Extracted text –
Various Artists – the language of


the language of is a compilation CD of ten pieces by eight emerging composers in NYC, many of whom are associated with the Wet Ink Ensemble.  Released by Quiet Design Records in Austin, TX, this compilation is a forward-thinking treatise on a constantly evolving new music scene.  The production, recording, and design chores were undertaken by the composers and their colleagues, thus comprising a very personalized aesthetic. the language of is an essential purchase, not only for its DIY approach, but because it contains a variety of exciting, well executed compositions.  And due to the wobbly legs of the music industry, resourceful composers could do well by using this CD as a business model.

There is an immediacy and yearning to the music featured on this CD.  The emotional content (which, of course, varies from piece to piece) is enhanced by the recording techniques used to create the myriad sound-worlds, an approach that is both startling and engaging.  There is not one ounce of sonic sterility that one might find on pristinely recorded chamber music CDs.  Many of the recording techniques used are in-your-face, close mic’d, compressed, and manipulated to each pieces’ ambient requirements.  Some of the pieces that most represent traditional chamber music are ambient mic’d, a representation that provides a bird’s-ear-view (sorry about that one) for the listener, or an aural realism, if you will.   The variety of production from piece to piece is therefore more akin to the world of rock, jazz, and experimental music.  The packaging, designed by composer Clara Latham, is an attractive and environmentally friendly cardboard cover that features nothing in the form of liner notes (this may be one of my only complaints, but it definitely adds a veil of mystery to the release).

A brief overview of each piece follows after the break:

Nucleus by Alex Mincek, for tenor sax and percussion, starts off the CD.  Flutters, skronks, repeated licks and riffs interjecting between suspenseful silences build into a fever pitch of high, sustained sax notes and rolling patterns on the drum kit.  Mincek, playing double duty as composer and saxophonist, evokes arresting images of entities stuck between the world of machines and humans, desperately trying to maintain some sense of identity.  Despite some of the mechanical leanings, the humanity is undeniable, unforgettable and totally convincing.

Task prompt –
Return, word for word, the stretch of the CD review starting at "A brief overview" and ending at "and totally convincing.".

Data under study –
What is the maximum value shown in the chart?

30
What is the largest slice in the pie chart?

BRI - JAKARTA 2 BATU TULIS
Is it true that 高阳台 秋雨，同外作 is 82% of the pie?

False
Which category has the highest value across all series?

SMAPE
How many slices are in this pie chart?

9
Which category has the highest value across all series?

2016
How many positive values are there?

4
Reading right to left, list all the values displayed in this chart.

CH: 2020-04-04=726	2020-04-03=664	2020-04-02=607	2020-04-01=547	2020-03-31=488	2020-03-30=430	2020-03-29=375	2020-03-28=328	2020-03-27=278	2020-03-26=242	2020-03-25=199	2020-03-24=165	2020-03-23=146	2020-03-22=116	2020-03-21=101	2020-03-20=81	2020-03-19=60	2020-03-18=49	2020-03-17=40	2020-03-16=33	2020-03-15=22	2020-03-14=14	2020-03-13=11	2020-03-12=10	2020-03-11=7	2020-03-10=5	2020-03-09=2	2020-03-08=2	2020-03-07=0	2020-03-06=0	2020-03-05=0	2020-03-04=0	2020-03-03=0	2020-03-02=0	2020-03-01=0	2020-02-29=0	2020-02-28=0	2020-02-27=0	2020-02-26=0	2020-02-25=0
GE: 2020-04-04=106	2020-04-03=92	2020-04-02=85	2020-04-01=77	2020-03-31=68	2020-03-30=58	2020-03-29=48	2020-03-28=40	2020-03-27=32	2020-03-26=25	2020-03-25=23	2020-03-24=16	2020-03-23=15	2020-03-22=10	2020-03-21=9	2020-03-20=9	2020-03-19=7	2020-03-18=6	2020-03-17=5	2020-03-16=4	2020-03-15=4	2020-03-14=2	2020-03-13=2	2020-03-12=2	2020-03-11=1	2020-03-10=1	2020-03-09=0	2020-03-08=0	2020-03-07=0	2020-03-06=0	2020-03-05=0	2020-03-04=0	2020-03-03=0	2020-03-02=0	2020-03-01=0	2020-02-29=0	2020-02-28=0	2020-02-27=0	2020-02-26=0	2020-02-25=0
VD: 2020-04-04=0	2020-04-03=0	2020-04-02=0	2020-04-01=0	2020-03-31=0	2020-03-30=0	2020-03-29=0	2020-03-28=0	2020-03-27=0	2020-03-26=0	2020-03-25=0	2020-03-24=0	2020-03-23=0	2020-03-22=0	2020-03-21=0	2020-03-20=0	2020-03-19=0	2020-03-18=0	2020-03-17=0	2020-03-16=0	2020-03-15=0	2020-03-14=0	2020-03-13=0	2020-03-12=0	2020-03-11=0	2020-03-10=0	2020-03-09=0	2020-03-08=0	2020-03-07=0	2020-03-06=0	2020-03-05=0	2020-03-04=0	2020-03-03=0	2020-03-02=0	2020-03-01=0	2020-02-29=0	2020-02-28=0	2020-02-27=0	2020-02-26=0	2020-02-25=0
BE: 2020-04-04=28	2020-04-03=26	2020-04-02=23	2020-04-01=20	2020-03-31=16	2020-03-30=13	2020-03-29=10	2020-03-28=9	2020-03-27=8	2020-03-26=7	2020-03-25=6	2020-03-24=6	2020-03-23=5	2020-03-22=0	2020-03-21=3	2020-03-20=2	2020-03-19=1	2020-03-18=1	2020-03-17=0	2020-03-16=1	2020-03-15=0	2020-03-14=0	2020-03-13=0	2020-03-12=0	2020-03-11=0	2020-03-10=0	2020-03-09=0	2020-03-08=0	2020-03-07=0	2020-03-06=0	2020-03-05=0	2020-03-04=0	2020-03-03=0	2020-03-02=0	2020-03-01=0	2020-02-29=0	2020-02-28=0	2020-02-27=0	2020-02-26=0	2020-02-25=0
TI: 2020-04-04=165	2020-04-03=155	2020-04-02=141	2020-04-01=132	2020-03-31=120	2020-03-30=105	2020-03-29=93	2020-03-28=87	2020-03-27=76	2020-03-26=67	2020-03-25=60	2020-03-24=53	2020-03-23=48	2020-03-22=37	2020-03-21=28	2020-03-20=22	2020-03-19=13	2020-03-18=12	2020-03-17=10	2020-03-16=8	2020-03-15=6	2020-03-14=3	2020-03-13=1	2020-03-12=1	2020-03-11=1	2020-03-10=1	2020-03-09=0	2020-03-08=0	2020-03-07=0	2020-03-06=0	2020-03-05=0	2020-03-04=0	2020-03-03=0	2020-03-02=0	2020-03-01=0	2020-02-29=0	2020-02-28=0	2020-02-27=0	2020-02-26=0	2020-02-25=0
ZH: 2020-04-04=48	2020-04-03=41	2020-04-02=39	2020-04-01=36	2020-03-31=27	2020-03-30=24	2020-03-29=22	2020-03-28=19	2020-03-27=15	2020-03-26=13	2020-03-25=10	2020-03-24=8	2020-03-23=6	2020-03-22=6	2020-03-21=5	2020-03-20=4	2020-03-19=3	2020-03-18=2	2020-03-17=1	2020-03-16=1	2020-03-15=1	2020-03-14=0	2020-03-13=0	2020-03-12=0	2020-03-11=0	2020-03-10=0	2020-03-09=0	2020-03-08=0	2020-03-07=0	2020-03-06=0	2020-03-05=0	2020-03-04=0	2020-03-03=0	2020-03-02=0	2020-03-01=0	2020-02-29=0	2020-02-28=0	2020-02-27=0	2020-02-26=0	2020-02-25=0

Your solution –
A brief overview of each piece follows after the break:

Nucleus by Alex Mincek, for tenor sax and percussion, starts off the CD.  Flutters, skronks, repeated licks and riffs interjecting between suspenseful silences build into a fever pitch of high, sustained sax notes and rolling patterns on the drum kit.  Mincek, playing double duty as composer and saxophonist, evokes arresting images of entities stuck between the world of machines and humans, desperately trying to maintain some sense of identity.  Despite some of the mechanical leanings, the humanity is undeniable, unforgettable and totally convincing.